There were three specific exchange-traded funds (ETFs) that I told you to watch in July: Utilities Select Sector SPDR Fund, iShares Core High Dividend ETF, and SPDR Dow Jones REIT ETF.
Since then, each ETF has retired as expected. But now, let’s start going back to these ETFs one by one.
Today, our opportunity lies in the REIT sector. However, instead of jumping into the ETF mentioned above, we will trade it through the Selected real estate sector SPDR (NYSE: Arca: XLRE) because it has become the most liquid REIT ETF on the street … but I’ll get to that in a moment.
The REIT sector is a newly created official sector of the S&P 500, and that is driving considerable capital in this group.
Let me explain …
A real estate league of its own
At the close of this afternoon, REITs will have their own sector in the S&P 500.
Previously, they were grouped in the financial sector on benchmarks created by S&P Dow Jones and MSCI.
Prior to this move, large institutions and most family investors relied on buying individual stocks or the limited number of smaller REIT ETFs with less liquidity … a factor that would not allow large institutions to get involved in the REIT ETF trading. .
Now that REITs are standing in their own right, these investors will be able to flock, pushing more capital into the sector and increasing the underlying value of the ETF.
In short, investors can now easily and more liquidly invest in a pure REIT ETF.
The previous ETF he was tracking, the Dow Jones Real Estate Investment Trust, had the most liquidity. But the one I recommend today, Real Estate Select Sector SPDR, is the ETF that large investors in financial ETFs will receive as a dividend, and its volume has been increasing since the beginning of the year.
By the way, those institutions won’t receive those ETF shares until the end of this month, so liquidity hasn’t happened yet. But it is coming.
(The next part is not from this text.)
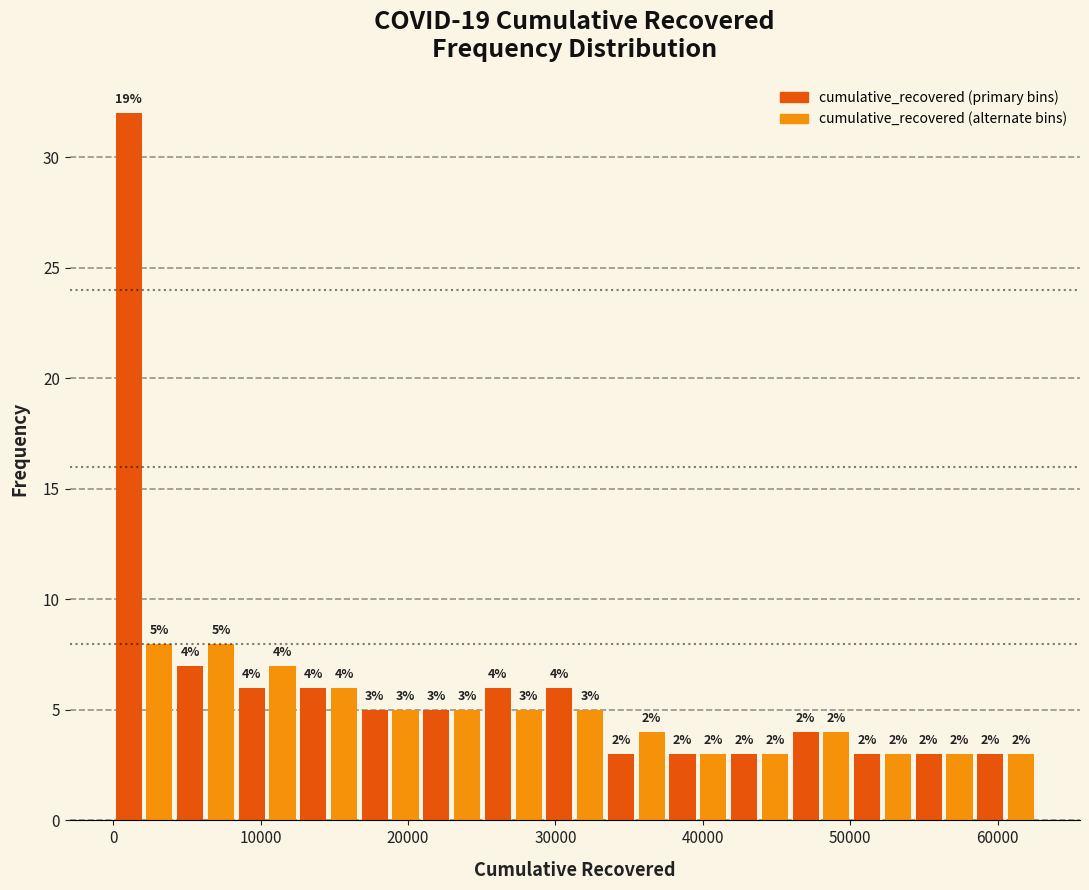

Around what value on the x-axis is the tallest bar? Give the approximate position of its centre, as read against the axis.

1000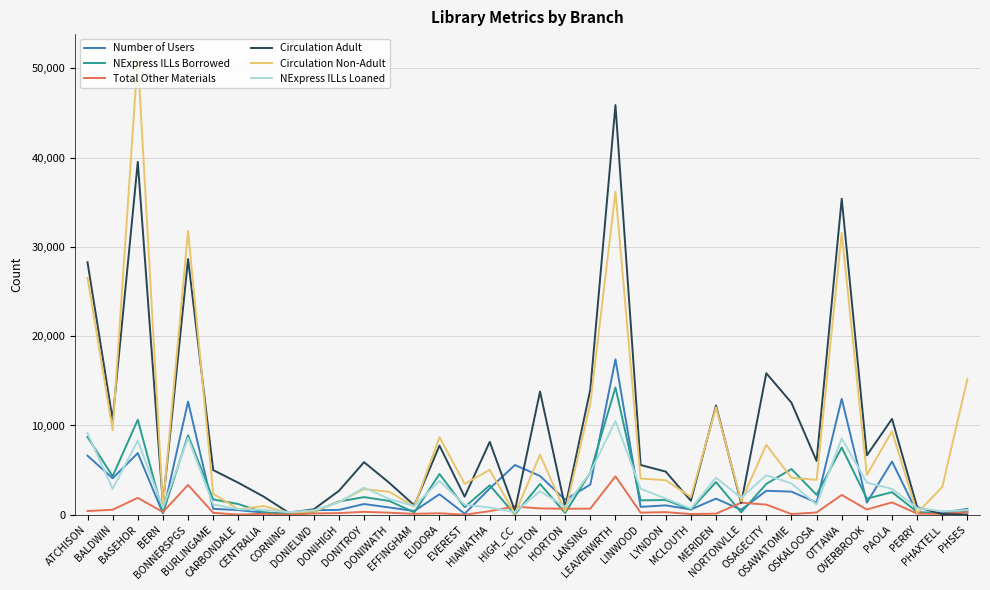

What is the maximum value shown in the chart?

51264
This is just one catalyst that will drive the REIT sector higher in the coming months, and the other is the Federal Reserve …
Waiting for yellen
The Fed is the wild card catalyst.
We know that REITs that have their own sector in the S&P 500 will allow for more liquidity, capital inflows, and overall sector coverage, all of which are positive.
The Fed, however, can throw a curve ball at us.
While I don’t see any reason why the Fed should raise rates at this point (based on economic data and the threat such a move poses to our economy), the Fed is coming under pressure to raise rates, even if it is for a miniscule amount.
Cash flow from REITs receiving their own sector will help cushion any volatility that may arise in September and ultimately help the sector continue to rise.
I will go back to the other ETFs after the Fed meeting and analyze their positions from there.
For now, let’s get into the SPDR of the real estate selection sector and profit as this new flow of funds pushes the ETF higher.